# AIM OF THE EXERCISE
How many of the lines below contain the word "votre"? Reply with the number alone.

# GIVEN DATA

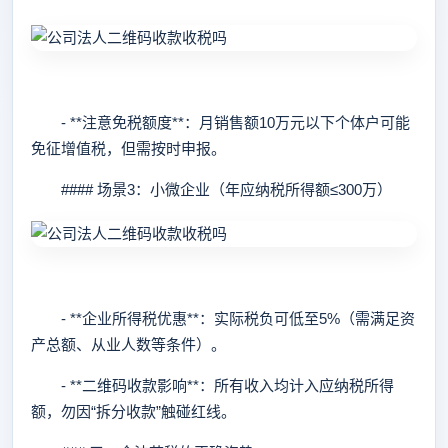
- **注意免税额度**：月销售额10万元以下个体户可能
免征增值税，但需按时申报。
#### 场景3：小微企业（年应纳税所得额≤300万）
- **企业所得税优惠**：实际税负可低至5%（需满足资
产总额、从业人数等条件）。
- **二维码收款影响**：所有收入均计入应纳税所得
额，勿因“拆分收款”触碰红线。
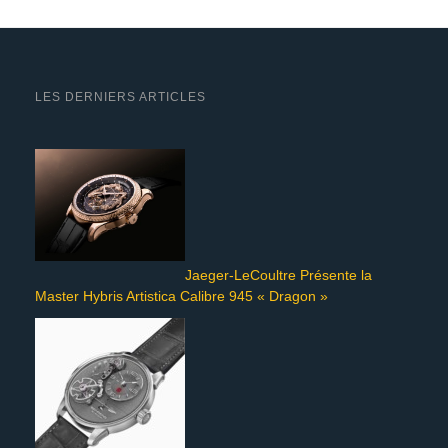
LES DERNIERS ARTICLES
Jaeger-LeCoultre Présente la
Master Hybris Artistica Calibre 945 « Dragon »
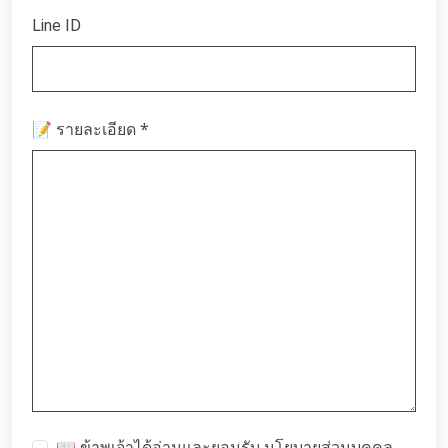
Line ID
*
📝 รายละเอียด
📖 ข้าพเจ้าได้อ่านและยอมรับ
นโยบายส่วนบุคคล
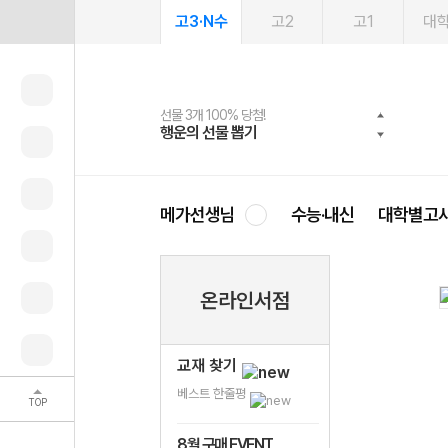
고3·N수
고2
고1
대
선물 3개 100% 당첨!
선물 100% 증정!
여름방학 스터디 캐시백
2027 러셀 단과
스마트러닝앱
메가패스
메가패스 수강생 무료혜택!
사회공헌 캠페인
행운의 선물 뽑기
메가스터디 X 올리브
메가런 썸머스쿨
강사 공개선발
설문 EVENT
3일 무료 체험권
메가클럽 멤버십
희망이룸 메가나눔
영
메가선생님
수능·내신
대학별고
온라인서점
교재 찾기
베스트 한줄평
TOP
8월 구매 EVENT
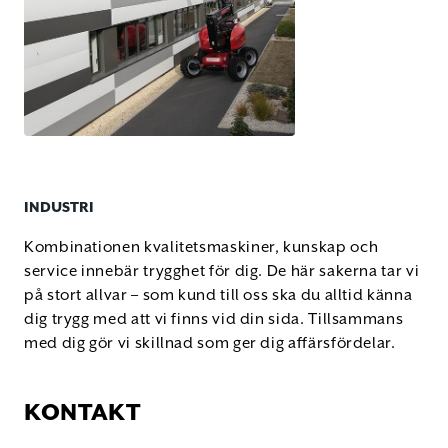
INDUSTRI
Kombinationen kvalitetsmaskiner, kunskap och
service innebär trygghet för dig. De här sakerna tar vi
på stort allvar – som kund till oss ska du alltid känna
dig trygg med att vi finns vid din sida. Tillsammans
med dig gör vi skillnad som ger dig affärsfördelar.
KONTAKT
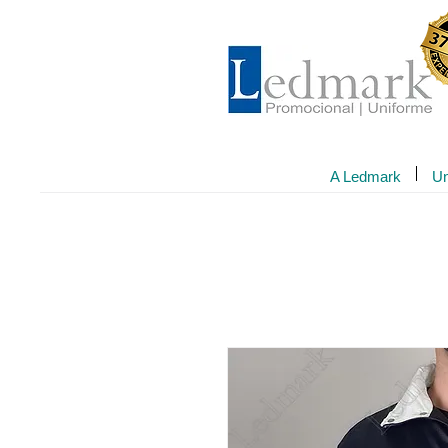
A Ledmark
Un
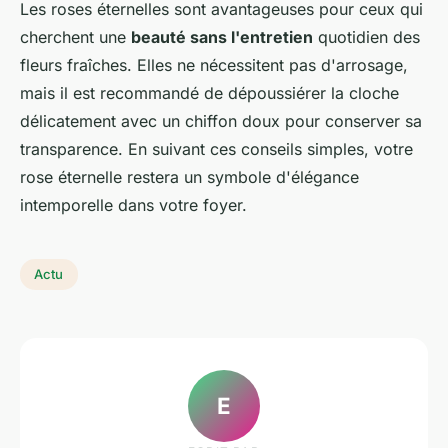
Les roses éternelles sont avantageuses pour ceux qui
cherchent une
beauté sans l'entretien
quotidien des
fleurs fraîches. Elles ne nécessitent pas d'arrosage,
mais il est recommandé de dépoussiérer la cloche
délicatement avec un chiffon doux pour conserver sa
transparence. En suivant ces conseils simples, votre
rose éternelle restera un symbole d'élégance
intemporelle dans votre foyer.
Actu
E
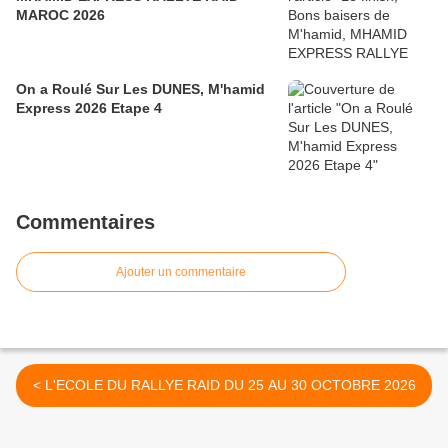
MAROC 2026
On a Roulé Sur Les DUNES, M'hamid
Express 2026 Etape 4
Commentaires
Ajouter un commentaire
< L'ECOLE DU RALLYE RAID DU 25 AU 30 OCTOBRE 2026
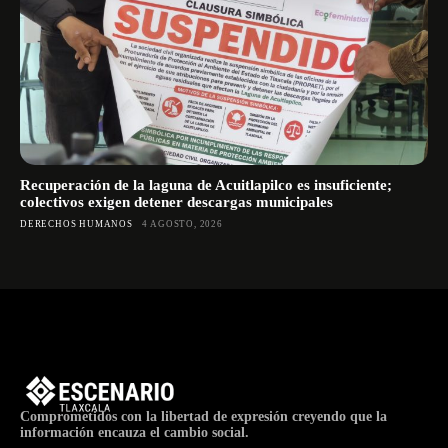
Recuperación de la laguna de Acuitlapilco es insuficiente;
colectivos exigen detener descargas municipales
DERECHOS HUMANOS
4 AGOSTO, 2026
Comprometidos con la libertad de expresión creyendo que la
información encauza el cambio social.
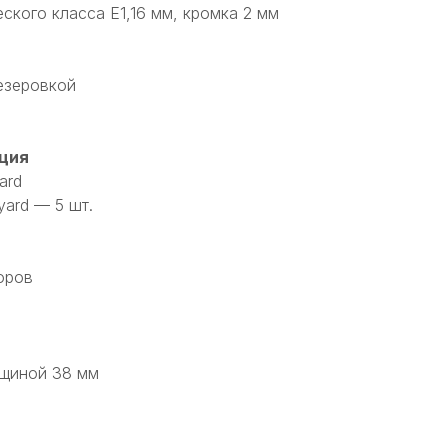
кого класса Е1,16 мм, кромка 2 мм
езеровкой
ция
ard
ard — 5 шт.
оров
лщиной 38 мм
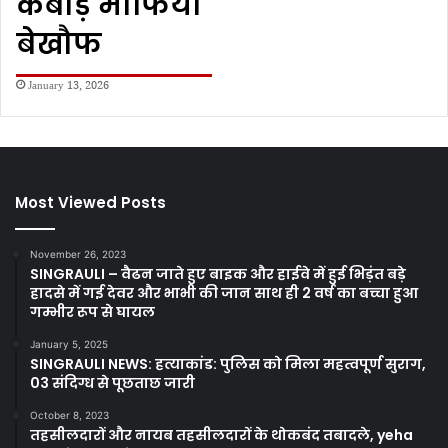
कबाड़ माफिया
बेखौफ
January 13, 2026
Most Viewed Posts
November 26, 2023
SINGRAULI – वैढन जाते हुए बाइक और हाईवे में हुई भिड़ंत बड़े
हादसे में गई देवर और भाभी की जान साथ ही 2 वर्ष का बच्चा हुआ
गम्भीर रूप से घायल
January 5, 2025
SINGRAULI NEWS: हत्याकांड: पुलिस को मिला महत्वपूर्ण सुराग,
03 संदिग्ध से पूछताछ जारी
October 8, 2023
तहसीलदारों और नायब तहसीलदारों के थोकबंद तबादले, yeha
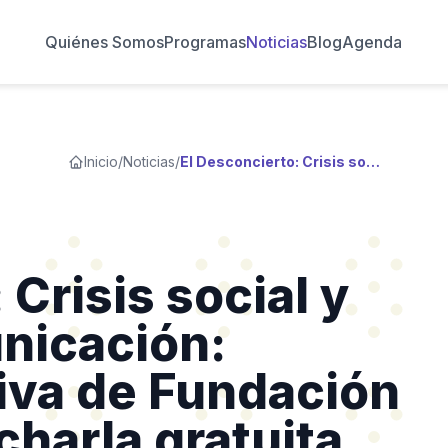
Quiénes Somos
Programas
Noticias
Blog
Agenda
Inicio
/
Noticias
/
El Desconcierto: Crisis social y medios de comunicación: Directora Ejecutiva de Fundación Wikimedia dará charla gratuita
 Crisis social y
nicación:
tiva de Fundación
harla gratuita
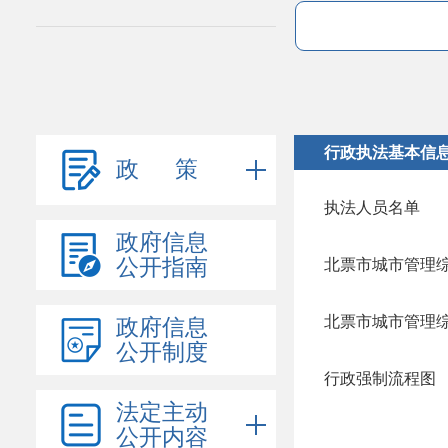
行政执法基本信
政 策
执法人员名单
政府信息
公开指南
北票市城市管理
北票市城市管理
政府信息
公开制度
行政强制流程图
法定主动
公开内容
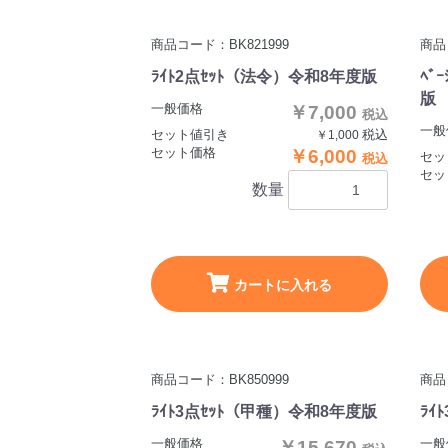
商品コード：BK821999
商品
ﾗｲﾄ2点ｾｯﾄ（法令）令和8年度版
ﾍﾞ
版
一般価格
￥7,000
税込
一般
セット値引き
税込
￥1,000
セット価格
￥6,000
セッ
税込
セッ
数量
カートに入れる
商品コード：BK850999
商品
ﾗｲﾄ3点ｾｯﾄ（甲種）令和8年度版
ﾗｲ
一般価格
一般
￥15,670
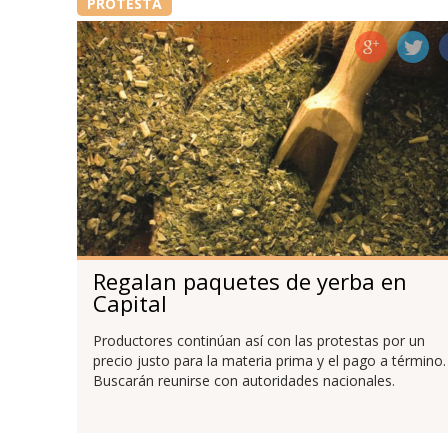
PROTESTA
Regalan paquetes de yerba en
Capital
Productores continúan así con las protestas por un
precio justo para la materia prima y el pago a término.
Buscarán reunirse con autoridades nacionales.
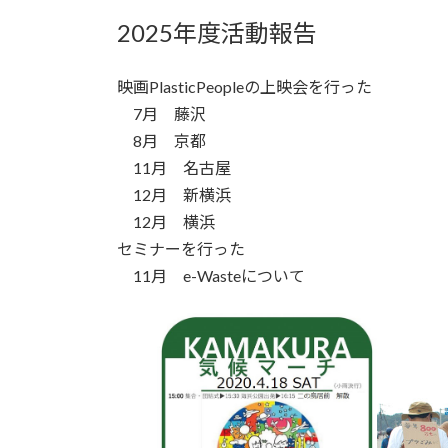
2025年度活動報告
映画PlasticPeopleの上映会を行った
7月 藤沢
8月 京都
11月 名古屋
12月 新横浜
12月 横浜
セミナーを行った
11月 e-Wasteについて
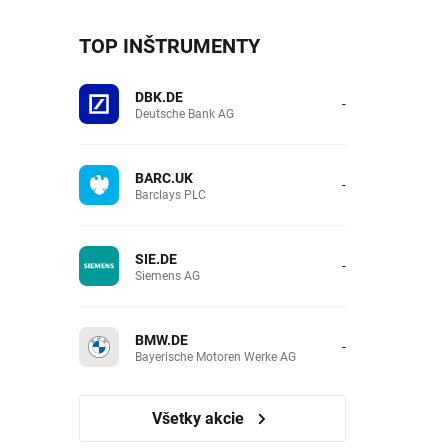
TOP INŠTRUMENTY
DBK.DE
-
Deutsche Bank AG
BARC.UK
-
Barclays PLC
SIE.DE
-
Siemens AG
BMW.DE
-
Bayerische Motoren Werke AG
Všetky akcie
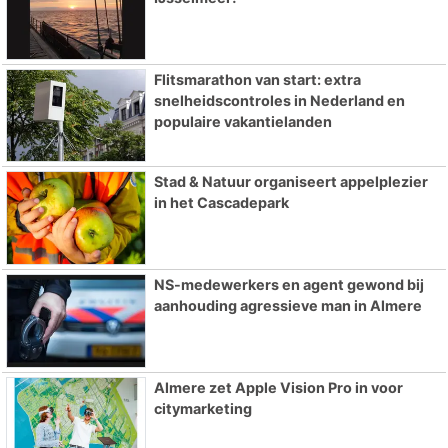
Flitsmarathon van start: extra
snelheidscontroles in Nederland en
populaire vakantielanden
Stad & Natuur organiseert appelplezier
in het Cascadepark
NS-medewerkers en agent gewond bij
aanhouding agressieve man in Almere
Almere zet Apple Vision Pro in voor
citymarketing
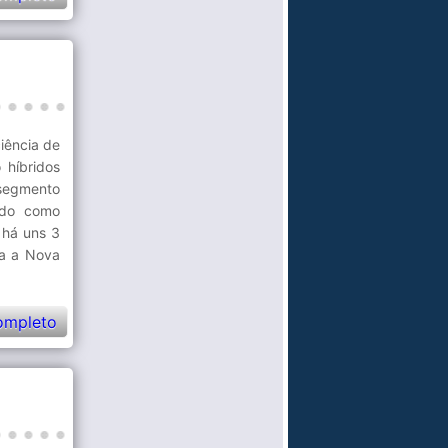
iência de
 híbridos
 segmento
ido como
 há uns 3
a a Nova
ompleto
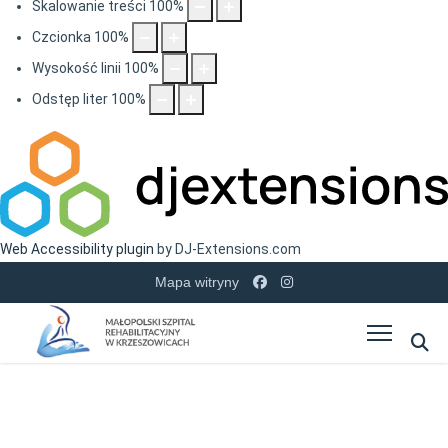
Skalowanie treści
100
%
Czcionka
100
%
Wysokość linii
100
%
Odstęp liter
100
%
Web Accessibility plugin
by DJ-Extensions.com
Mapa witryny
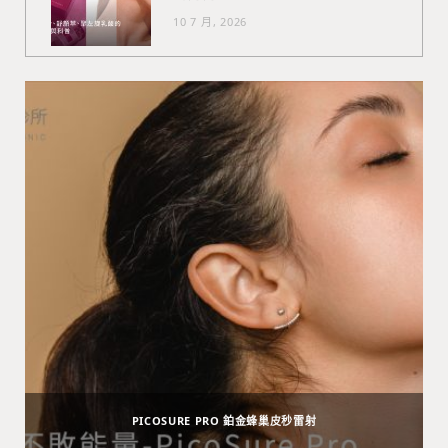
10 7 月, 2026
PICOSURE PRO 鉑金蜂巢皮秒雷射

# SOLUTION TO THE PROBLEM
2